> EXERCISE DETAILS
Where the string "down" shows up in a line of the records, copy that line.

> EXTRACTED INFORMATION
+ + +

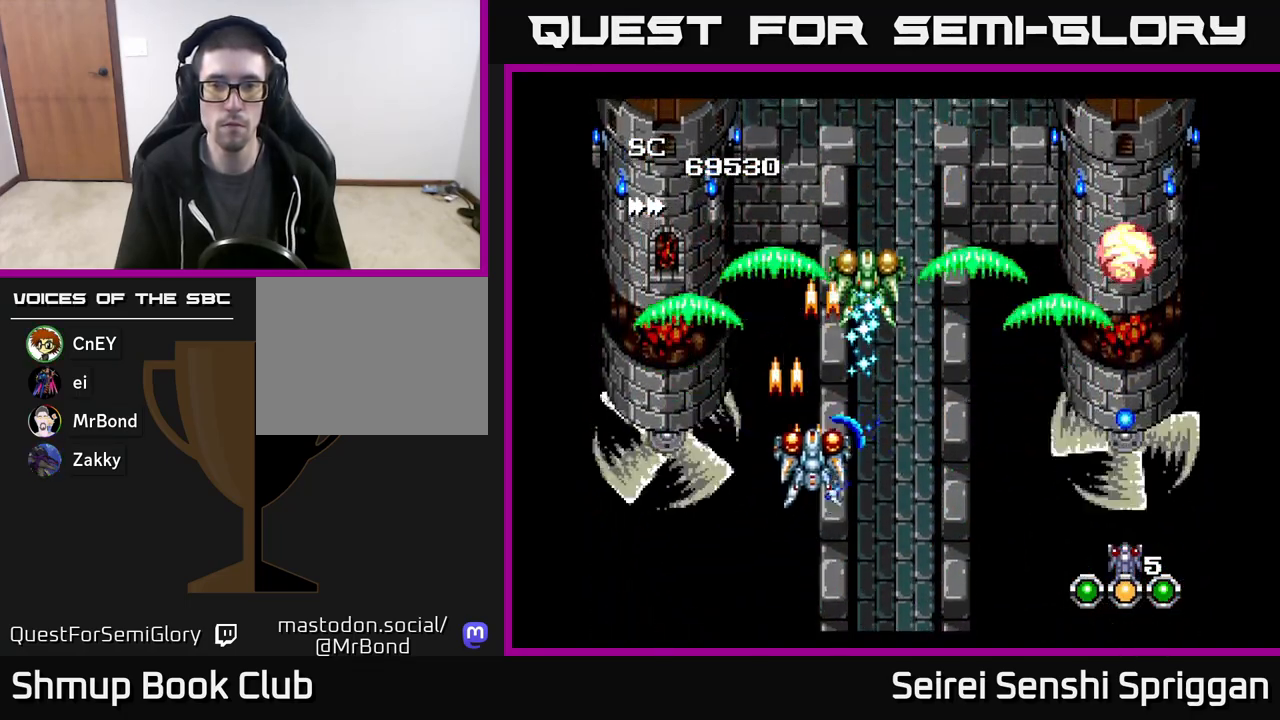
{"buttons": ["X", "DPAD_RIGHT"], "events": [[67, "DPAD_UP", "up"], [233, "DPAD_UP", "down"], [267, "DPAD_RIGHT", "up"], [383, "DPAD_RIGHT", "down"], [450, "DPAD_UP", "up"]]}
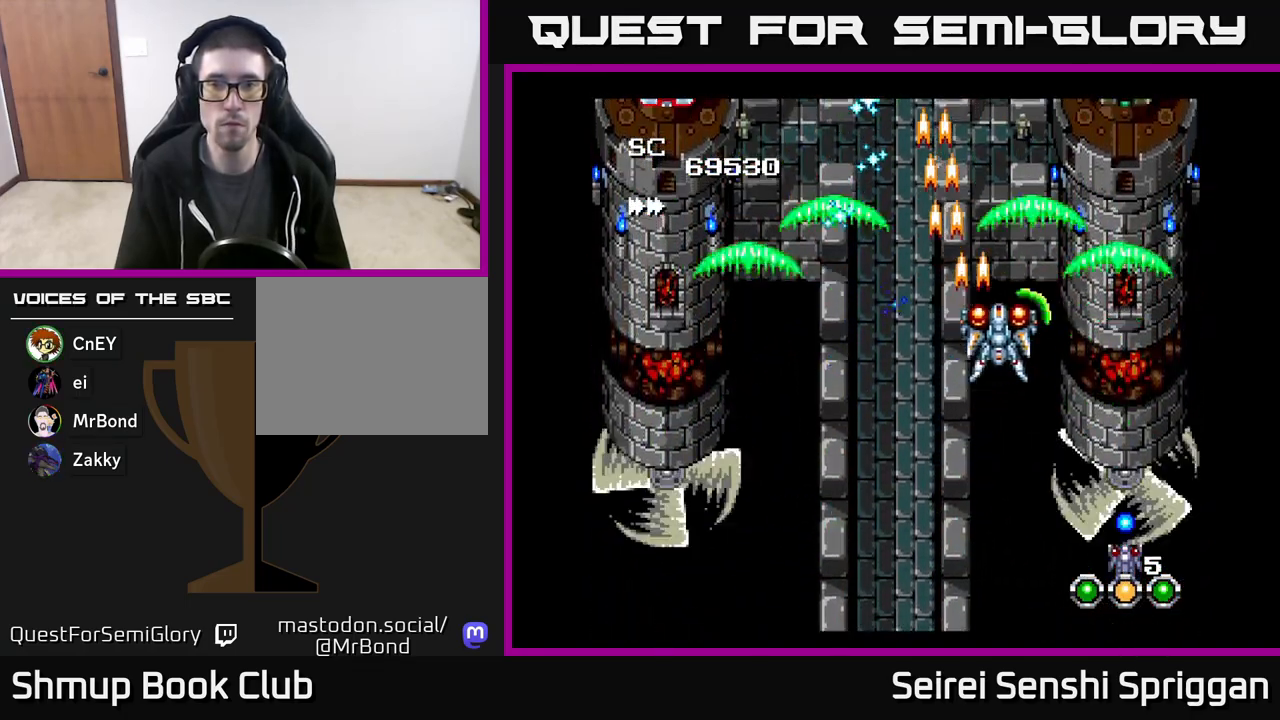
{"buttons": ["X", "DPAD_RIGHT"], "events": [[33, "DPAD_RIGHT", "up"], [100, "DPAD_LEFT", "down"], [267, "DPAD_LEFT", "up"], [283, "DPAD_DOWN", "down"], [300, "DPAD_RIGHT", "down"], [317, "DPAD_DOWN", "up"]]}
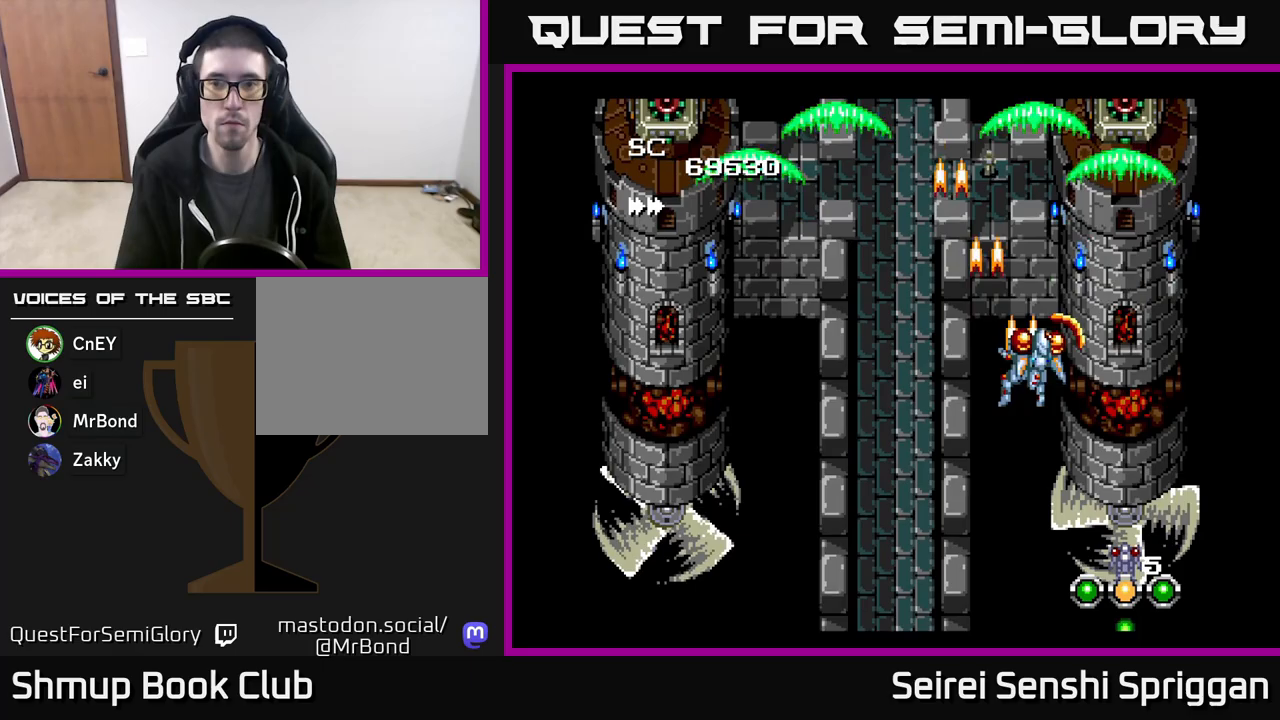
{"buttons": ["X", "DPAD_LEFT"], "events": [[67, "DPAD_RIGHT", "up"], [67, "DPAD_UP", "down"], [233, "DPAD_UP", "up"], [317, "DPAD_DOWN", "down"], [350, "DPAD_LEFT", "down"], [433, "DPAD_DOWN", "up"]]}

+ + +

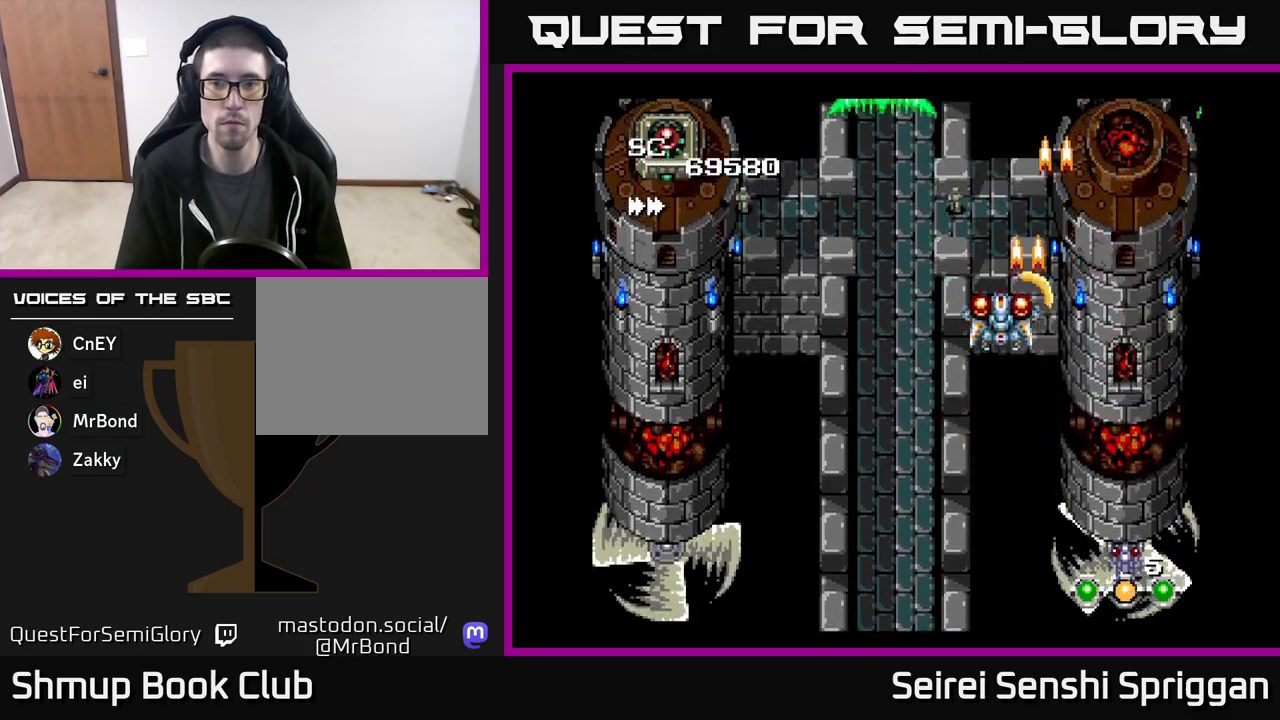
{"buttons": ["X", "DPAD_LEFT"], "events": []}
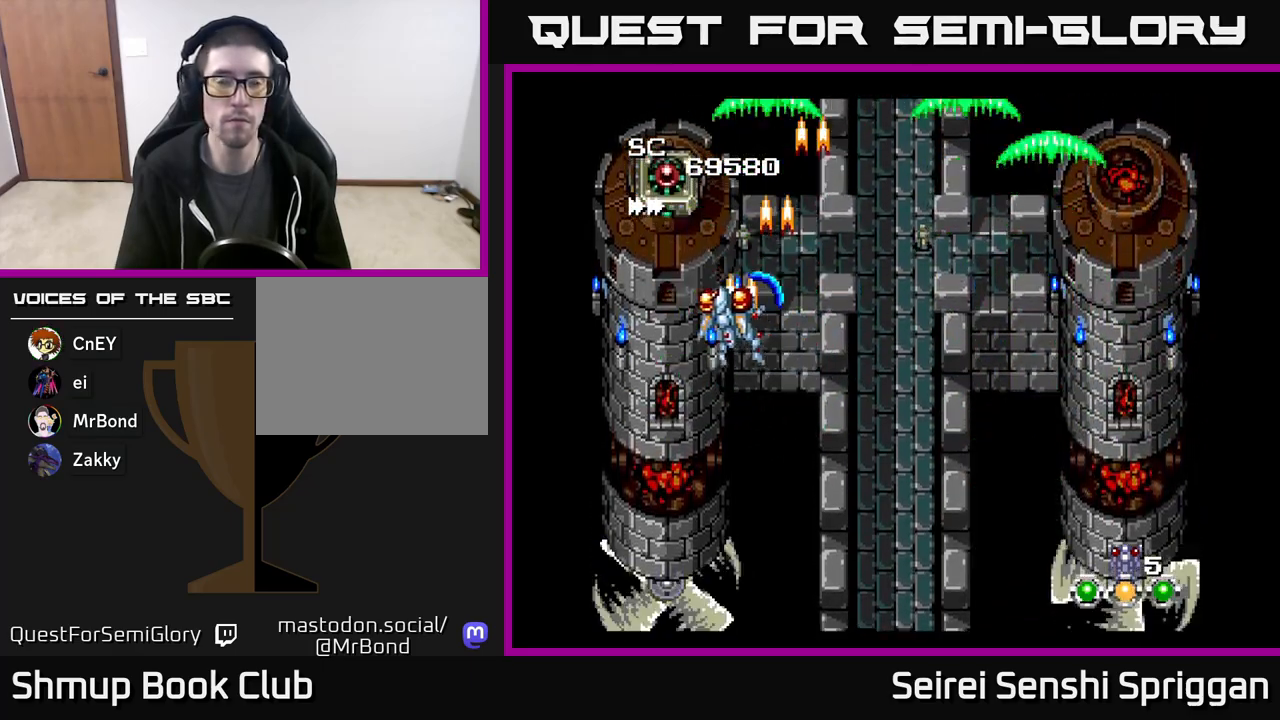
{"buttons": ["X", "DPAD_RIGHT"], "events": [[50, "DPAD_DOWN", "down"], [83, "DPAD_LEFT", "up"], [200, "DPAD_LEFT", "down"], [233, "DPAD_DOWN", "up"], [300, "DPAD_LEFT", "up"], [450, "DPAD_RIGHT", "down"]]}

+ + +

> FINISHED TASK
{"buttons": ["X", "DPAD_RIGHT"], "events": [[67, "DPAD_UP", "up"], [233, "DPAD_UP", "down"], [267, "DPAD_RIGHT", "up"], [383, "DPAD_RIGHT", "down"], [450, "DPAD_UP", "up"]]}
{"buttons": ["X", "DPAD_RIGHT"], "events": [[33, "DPAD_RIGHT", "up"], [100, "DPAD_LEFT", "down"], [267, "DPAD_LEFT", "up"], [283, "DPAD_DOWN", "down"], [300, "DPAD_RIGHT", "down"], [317, "DPAD_DOWN", "up"]]}
{"buttons": ["X", "DPAD_LEFT"], "events": [[67, "DPAD_RIGHT", "up"], [67, "DPAD_UP", "down"], [233, "DPAD_UP", "up"], [317, "DPAD_DOWN", "down"], [350, "DPAD_LEFT", "down"], [433, "DPAD_DOWN", "up"]]}
{"buttons": ["X", "DPAD_RIGHT"], "events": [[50, "DPAD_DOWN", "down"], [83, "DPAD_LEFT", "up"], [200, "DPAD_LEFT", "down"], [233, "DPAD_DOWN", "up"], [300, "DPAD_LEFT", "up"], [450, "DPAD_RIGHT", "down"]]}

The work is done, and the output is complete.